Dependency is a good thing, choose the right people to be dependant on
“GOOD dependency is one with the RIGHT people”
Dependency or dependants are terms that resonate responsibility.
Either you are to take responsibility or you are to be someone’s responsibility.
Based on your past experiences, if you have not received support lovingly and/or if asking for support was made difficult for you and/or if you have observed suffering and the anguish of others of asking and receiving support then, you will avoid, be-little and/or dread ‘dependency’.
Dependency is for money, love, care, material things, opportunities, information, acknowledgement, guidance. Fact is we all are always going to be dependent on someone or the other for something or the other.
When an aversion is developed for dependency or dependants then that becomes your resistance to ‘receive’ easily. Because of this you are also blocking your receiving. Even in co-dependant relationships you will find it difficult to express your dependency and receive support respectfully. You will also not be giving support comfortably, lovingly and easily. That is because you are not receiving acknowledgment of your giving support to the dependants, as per your expectations. All this is because you don’t want to have to, do anything with dependency or dependants.
As a result you are just stopping yourself from experiences, exposure and thus expansion.
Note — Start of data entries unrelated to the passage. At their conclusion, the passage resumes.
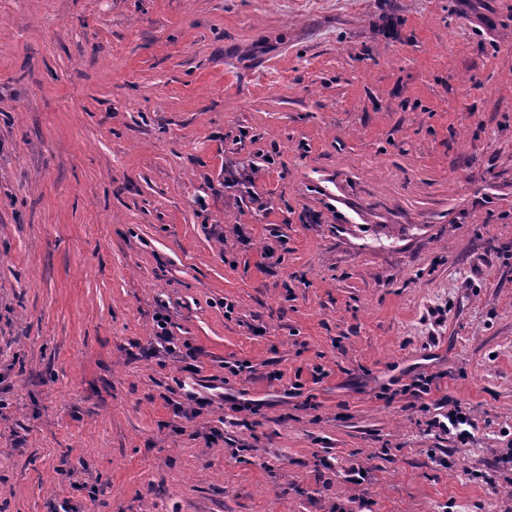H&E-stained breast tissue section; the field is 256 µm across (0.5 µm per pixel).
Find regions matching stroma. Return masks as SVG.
<instances>
[{
	"label": "stroma",
	"mask_w": 512,
	"mask_h": 512,
	"mask_svg": "<svg viewBox=\"0 0 512 512\" xmlns=\"http://www.w3.org/2000/svg\"><path fill=\"white\" fill-rule=\"evenodd\" d=\"M511 245L512 0H0V512H512ZM155 322L157 330L153 336V339L154 343L158 345V347L170 353L181 354L180 357L183 361L193 358V352L190 347L183 345L185 348V352H183L181 348H178V345L174 342L173 336H170V333L167 329L168 318L166 316L158 315ZM442 417L446 419V421H443L436 416L431 420V424L434 428H438L441 431L448 433L455 430L457 431L456 436L460 443L465 444L469 441L471 433L467 429H461L462 425L471 426L466 414L458 411H448L447 413L442 414Z\"/></svg>",
	"instance_id": "stroma-1"
}]
</instances>
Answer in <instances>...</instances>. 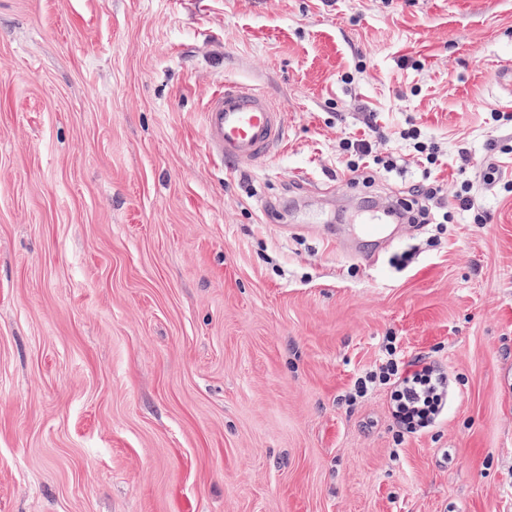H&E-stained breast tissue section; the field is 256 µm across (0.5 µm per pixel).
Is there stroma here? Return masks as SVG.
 Returning a JSON list of instances; mask_svg holds the SVG:
<instances>
[{
    "label": "stroma",
    "instance_id": "35a3bbf8",
    "mask_svg": "<svg viewBox=\"0 0 512 512\" xmlns=\"http://www.w3.org/2000/svg\"><path fill=\"white\" fill-rule=\"evenodd\" d=\"M508 66L512 0H0V512H512ZM228 82L282 112L262 164L206 144ZM371 112L404 169L362 183ZM408 121L488 221L358 261ZM387 336L450 380L426 432L346 401ZM375 138L365 136L343 138L339 141L337 151L350 173L355 174L364 170L392 172L400 168V157L392 152H383Z\"/></svg>",
    "mask_w": 512,
    "mask_h": 512
}]
</instances>
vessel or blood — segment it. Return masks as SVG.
<instances>
[{
    "label": "vessel or blood",
    "instance_id": "1",
    "mask_svg": "<svg viewBox=\"0 0 512 512\" xmlns=\"http://www.w3.org/2000/svg\"><path fill=\"white\" fill-rule=\"evenodd\" d=\"M204 126L210 150L242 165L264 160L287 139L277 106L263 91L246 83H225L207 105ZM362 232L370 243L369 249L355 248V255L362 259L369 250L383 248L391 237L386 224L369 223Z\"/></svg>",
    "mask_w": 512,
    "mask_h": 512
}]
</instances>
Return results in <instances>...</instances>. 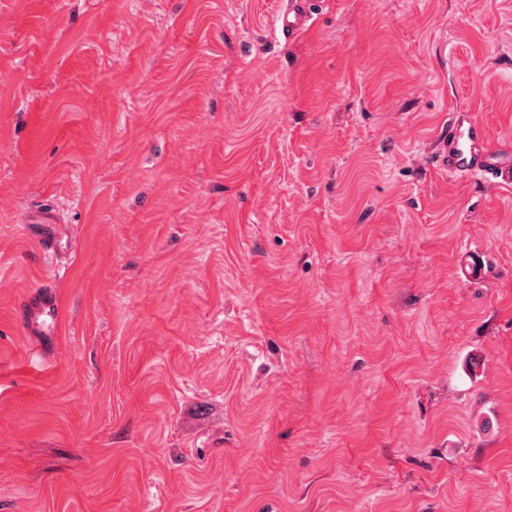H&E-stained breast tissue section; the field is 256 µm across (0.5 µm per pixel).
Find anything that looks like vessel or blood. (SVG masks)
<instances>
[{
  "label": "vessel or blood",
  "mask_w": 512,
  "mask_h": 512,
  "mask_svg": "<svg viewBox=\"0 0 512 512\" xmlns=\"http://www.w3.org/2000/svg\"><path fill=\"white\" fill-rule=\"evenodd\" d=\"M313 0H279L271 21V36L289 40L310 28L315 22ZM430 152L436 169L465 180L489 185H512V154L489 146L486 130L466 109L449 112L441 134L432 143ZM26 232L37 240L51 274L32 299L23 301L15 320L28 335L37 337L43 356H50L63 325L62 306L55 284L68 271L71 247L59 246V218L54 210L42 212L26 224Z\"/></svg>",
  "instance_id": "1"
}]
</instances>
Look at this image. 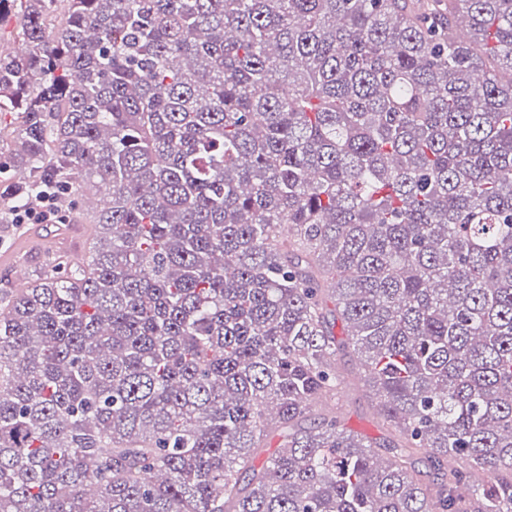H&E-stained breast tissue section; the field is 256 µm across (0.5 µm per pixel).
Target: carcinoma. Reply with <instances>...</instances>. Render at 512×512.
Listing matches in <instances>:
<instances>
[{
	"label": "carcinoma",
	"mask_w": 512,
	"mask_h": 512,
	"mask_svg": "<svg viewBox=\"0 0 512 512\" xmlns=\"http://www.w3.org/2000/svg\"><path fill=\"white\" fill-rule=\"evenodd\" d=\"M12 18L0 196L100 209L88 259L0 297V512H512V0ZM336 320L383 455L301 425Z\"/></svg>",
	"instance_id": "cac0c4a2"
}]
</instances>
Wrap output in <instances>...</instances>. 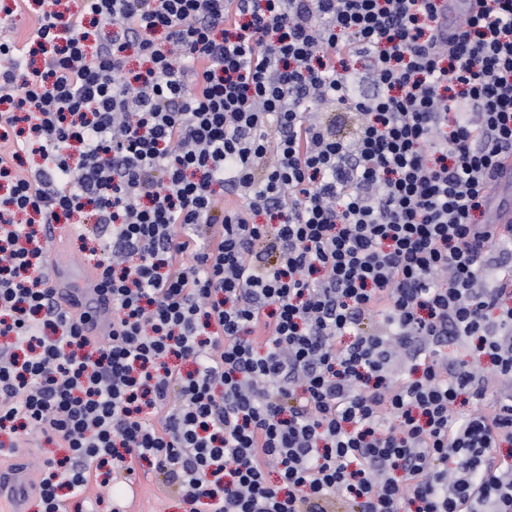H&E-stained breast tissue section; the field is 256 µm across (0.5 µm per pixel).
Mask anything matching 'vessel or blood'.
<instances>
[{
    "label": "vessel or blood",
    "instance_id": "vessel-or-blood-1",
    "mask_svg": "<svg viewBox=\"0 0 512 512\" xmlns=\"http://www.w3.org/2000/svg\"><path fill=\"white\" fill-rule=\"evenodd\" d=\"M512 184V158L503 161L500 176L490 189L488 210L495 224L512 223V203L505 201L503 192ZM83 286L72 289L66 279V273L60 267H53L50 281L56 297L63 301L76 316L87 317V334L92 338L108 335L112 329V302L102 296L97 289V276L94 270L82 271ZM31 496V484L24 474V465L20 459L10 464L0 462V501L8 500L7 512H25Z\"/></svg>",
    "mask_w": 512,
    "mask_h": 512
}]
</instances>
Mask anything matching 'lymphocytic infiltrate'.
<instances>
[{"instance_id":"lymphocytic-infiltrate-1","label":"lymphocytic infiltrate","mask_w":512,"mask_h":512,"mask_svg":"<svg viewBox=\"0 0 512 512\" xmlns=\"http://www.w3.org/2000/svg\"><path fill=\"white\" fill-rule=\"evenodd\" d=\"M475 2L76 0L0 41V433L66 444L42 512L143 465L185 512H512V0ZM76 216L104 339L43 263ZM511 184L512 158L509 157L502 162L499 179L490 188V202L487 209L491 214L490 224L512 223V203L511 201L506 203L503 199L504 189Z\"/></svg>"}]
</instances>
In the dependency/dependant life experiences, people abandon you and you may feel you are being left in a lurch or you may do that to people. Here you need to know that people participate according to their capacity to respond and according to your capacity to accept. And this applies to you too.
To get comfortable with the dependency you could customise how or how much and who you are dependent on. Similarly for your dependants you may decide how and how much they can be dependant on you.
For the non-optional ones who have chosen you to be dependent on like your children or some other connections , you need to make a choice. If you support them then make them your choice, here too decide on how or how much you can support.
Allow others to be dependant on you. Do that according to your expanded comfort zone but not if you are uncomfortable. Give yourself a chance to take the responsibility.
Dependency is only a form of sharing. Dependants are ones you share it with.
All of this only trains you be dependent on your self and thus makes you self reliant with self love and self respect.